First generation law students, defined as those students who do not have at least one parent with a bachelor’s degree, face unique hurdles in higher education. In addition to navigating an unfamiliar cultural landscape, first generation students may be particularly challenged by financial concerns and student debt. In fact, although 75% of non-first generation law students expect to have some debt from attending law school, that number climbs to 88% for first generation students.

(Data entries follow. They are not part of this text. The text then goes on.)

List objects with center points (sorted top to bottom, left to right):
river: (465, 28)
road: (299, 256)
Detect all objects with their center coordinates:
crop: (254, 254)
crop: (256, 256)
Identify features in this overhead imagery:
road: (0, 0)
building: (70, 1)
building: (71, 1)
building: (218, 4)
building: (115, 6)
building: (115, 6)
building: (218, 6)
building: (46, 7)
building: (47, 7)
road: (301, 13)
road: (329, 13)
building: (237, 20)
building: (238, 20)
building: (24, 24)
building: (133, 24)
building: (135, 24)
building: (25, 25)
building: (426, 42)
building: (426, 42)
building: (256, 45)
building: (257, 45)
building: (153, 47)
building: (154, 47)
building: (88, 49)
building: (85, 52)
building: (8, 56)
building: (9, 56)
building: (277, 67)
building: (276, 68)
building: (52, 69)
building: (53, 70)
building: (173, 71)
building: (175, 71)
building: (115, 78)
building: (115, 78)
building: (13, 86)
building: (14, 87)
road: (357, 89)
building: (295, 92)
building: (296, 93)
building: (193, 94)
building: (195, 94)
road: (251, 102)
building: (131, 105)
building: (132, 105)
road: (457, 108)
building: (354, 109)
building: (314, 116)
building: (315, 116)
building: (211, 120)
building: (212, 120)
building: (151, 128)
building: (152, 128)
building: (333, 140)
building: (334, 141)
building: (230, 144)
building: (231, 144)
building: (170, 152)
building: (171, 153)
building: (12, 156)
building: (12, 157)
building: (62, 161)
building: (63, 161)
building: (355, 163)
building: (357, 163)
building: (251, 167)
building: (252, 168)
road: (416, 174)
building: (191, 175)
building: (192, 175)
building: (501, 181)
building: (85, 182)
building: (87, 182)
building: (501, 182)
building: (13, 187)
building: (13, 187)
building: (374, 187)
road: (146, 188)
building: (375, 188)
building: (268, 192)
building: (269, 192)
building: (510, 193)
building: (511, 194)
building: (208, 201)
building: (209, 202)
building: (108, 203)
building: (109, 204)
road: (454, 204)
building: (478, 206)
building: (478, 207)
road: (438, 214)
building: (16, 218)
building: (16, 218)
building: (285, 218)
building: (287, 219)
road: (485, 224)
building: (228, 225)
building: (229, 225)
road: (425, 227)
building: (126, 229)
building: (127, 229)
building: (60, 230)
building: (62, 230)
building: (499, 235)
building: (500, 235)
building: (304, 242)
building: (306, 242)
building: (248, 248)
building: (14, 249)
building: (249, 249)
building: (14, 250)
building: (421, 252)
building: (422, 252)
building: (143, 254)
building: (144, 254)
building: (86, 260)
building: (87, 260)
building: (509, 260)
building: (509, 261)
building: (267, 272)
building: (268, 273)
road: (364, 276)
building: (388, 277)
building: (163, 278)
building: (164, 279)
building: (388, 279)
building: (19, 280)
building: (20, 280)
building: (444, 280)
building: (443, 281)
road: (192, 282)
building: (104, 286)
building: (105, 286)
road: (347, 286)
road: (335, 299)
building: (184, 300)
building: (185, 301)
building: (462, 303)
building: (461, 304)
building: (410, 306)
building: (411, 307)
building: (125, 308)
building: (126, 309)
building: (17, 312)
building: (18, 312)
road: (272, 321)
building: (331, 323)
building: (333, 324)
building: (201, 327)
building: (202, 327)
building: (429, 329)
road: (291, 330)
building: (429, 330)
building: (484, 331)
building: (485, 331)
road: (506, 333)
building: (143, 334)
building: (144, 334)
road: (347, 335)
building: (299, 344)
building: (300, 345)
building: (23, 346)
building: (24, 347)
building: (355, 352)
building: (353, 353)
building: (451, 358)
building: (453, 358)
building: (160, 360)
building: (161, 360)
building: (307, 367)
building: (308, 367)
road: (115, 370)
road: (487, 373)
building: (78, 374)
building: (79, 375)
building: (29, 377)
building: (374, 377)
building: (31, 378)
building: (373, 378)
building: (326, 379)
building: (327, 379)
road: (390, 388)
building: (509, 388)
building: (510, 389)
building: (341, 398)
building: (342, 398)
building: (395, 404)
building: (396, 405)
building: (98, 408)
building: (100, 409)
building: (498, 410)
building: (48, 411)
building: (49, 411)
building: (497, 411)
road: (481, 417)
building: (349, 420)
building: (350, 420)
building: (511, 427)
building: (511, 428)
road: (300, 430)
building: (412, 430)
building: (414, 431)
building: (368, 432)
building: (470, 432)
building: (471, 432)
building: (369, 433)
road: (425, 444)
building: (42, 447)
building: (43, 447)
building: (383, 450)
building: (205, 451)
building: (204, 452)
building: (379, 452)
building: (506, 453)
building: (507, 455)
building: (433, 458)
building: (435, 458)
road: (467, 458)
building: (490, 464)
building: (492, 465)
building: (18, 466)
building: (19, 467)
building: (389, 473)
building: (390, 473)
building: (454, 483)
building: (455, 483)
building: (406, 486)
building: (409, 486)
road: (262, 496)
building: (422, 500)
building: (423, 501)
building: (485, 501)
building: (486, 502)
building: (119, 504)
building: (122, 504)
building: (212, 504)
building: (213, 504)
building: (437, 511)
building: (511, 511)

Additionally, the total dollar amount owed in student debt tends to be higher for first generation students. LSSSE 2021 and 2022 survey data show that first generation law students expected to owe an average of $96,000 compared to $71,000 for their non-first generation classmates. Around 45% of first generation students expected to owe over $100,000, but only 31% of non-first generation students expected to have loan balances that high. Shockingly, first generation students are twice as likely as their non-first generation peers to owe more than $200,000, which is the highest debt category recorded by LSSSE. Only four percent of non-first gen students fall into this category, compared to a full nine percent of first gen students.


The differing financial picture for these groups of students takes an emotional toll. Although first gen and non-first gen students report similar stress levels related to law school (about 84% rank their stress a 5 or higher on a 7-point scale), two-thirds of first gen students say that financial concerns and student debt are a big source of stress or anxiety compared to less than half (46%) of non-first gen students.